An Anarchist and Autonomous Community-Based Resource Center in Muntinlupa City (Manila south), Philippines
AIRSTRIKES against Maute positions in Marawi City will continue despite calls from residents for the bombing runs to stop, military officials said Wednesday.
“We feel the pain, we feel the hurt of every member or every citizen or every resident of Marawi. But let us remember that we did not start this,” said Armed Forces of the Philippines spokesman Brig. Gen.
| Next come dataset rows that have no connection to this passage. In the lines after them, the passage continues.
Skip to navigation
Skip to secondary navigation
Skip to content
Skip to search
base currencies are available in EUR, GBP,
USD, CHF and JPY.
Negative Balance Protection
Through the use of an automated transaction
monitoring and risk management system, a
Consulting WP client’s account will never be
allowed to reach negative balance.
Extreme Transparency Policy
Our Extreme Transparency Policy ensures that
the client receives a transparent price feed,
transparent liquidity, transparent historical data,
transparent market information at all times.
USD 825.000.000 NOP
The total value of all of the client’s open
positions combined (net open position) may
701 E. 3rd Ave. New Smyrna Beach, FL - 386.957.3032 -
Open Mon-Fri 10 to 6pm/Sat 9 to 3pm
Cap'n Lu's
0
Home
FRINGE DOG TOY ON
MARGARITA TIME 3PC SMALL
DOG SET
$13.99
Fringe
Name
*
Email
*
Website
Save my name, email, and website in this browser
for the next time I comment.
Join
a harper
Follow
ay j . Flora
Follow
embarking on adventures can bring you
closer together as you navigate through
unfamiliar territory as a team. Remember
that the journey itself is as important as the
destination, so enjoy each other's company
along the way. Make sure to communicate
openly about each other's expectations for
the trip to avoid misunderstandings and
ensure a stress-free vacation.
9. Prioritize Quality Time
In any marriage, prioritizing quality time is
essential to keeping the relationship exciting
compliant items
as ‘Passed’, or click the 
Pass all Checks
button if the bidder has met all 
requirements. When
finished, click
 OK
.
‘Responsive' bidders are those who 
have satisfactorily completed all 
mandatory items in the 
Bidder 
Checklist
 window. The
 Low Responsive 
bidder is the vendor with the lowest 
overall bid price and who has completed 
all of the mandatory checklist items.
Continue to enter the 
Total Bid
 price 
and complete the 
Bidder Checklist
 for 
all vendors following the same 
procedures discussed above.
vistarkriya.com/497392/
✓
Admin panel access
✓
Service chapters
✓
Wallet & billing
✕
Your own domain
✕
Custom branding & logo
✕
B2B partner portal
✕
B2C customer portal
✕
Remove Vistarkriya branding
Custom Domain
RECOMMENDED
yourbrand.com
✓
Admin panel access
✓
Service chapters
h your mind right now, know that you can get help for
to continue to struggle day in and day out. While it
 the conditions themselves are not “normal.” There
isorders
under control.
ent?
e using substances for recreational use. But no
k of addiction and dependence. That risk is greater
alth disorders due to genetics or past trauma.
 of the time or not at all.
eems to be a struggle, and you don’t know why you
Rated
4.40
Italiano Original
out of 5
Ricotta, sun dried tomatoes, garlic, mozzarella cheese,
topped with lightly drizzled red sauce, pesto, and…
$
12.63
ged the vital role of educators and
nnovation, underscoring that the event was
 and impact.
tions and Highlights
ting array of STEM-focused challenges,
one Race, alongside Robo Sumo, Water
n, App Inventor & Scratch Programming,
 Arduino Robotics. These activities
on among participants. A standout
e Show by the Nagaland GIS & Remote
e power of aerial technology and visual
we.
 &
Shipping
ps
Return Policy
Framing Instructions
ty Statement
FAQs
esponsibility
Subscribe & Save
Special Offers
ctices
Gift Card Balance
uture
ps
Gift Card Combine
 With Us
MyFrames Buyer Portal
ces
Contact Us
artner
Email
Restituto Padilla. “It was the armed group, the Maute Daesh ISIS…that entered your city to wreak havoc on it.”
Padilla said the airstrikes had to continue because government troops were facing stiff resistance in the “inner enclaves of the city.”
Military officials also said t hey would have to consider bombing mosques where the terrorists were hiding and launching attacks.
With bomb-proof tunnels, anti-tank weapons hidden in mosques, human shields and familiarity with the terrain, the Maute terrorists are proving a far tougher opponent than military chiefs expected.
Two weeks after gunmen waving black flags of the Islamic State group rampaged through Marawi, initial assertions from authorities that the conflict would be over in days have given way to warnings of a protracted battle.
“The advantage of the [enemy] is their mastery of the terrain. They know where even the smallest alleys lead to and they are free to go around,” Maj. Rowan Rimas, an operations officer for the Marines, told reporters in Marawi this week.
“They know where the government forces are coming from and where they are taking cover. They have snipers and their positions are well-defended.”
Defense Secretary Delfin Lorenzana admitted at the start of the conflict that security forces were taken by surprise when dozens of gunmen appeared on the streets of Marawi following a failed raid to capture Abu Sayyaf leader Isnilon Hapilon.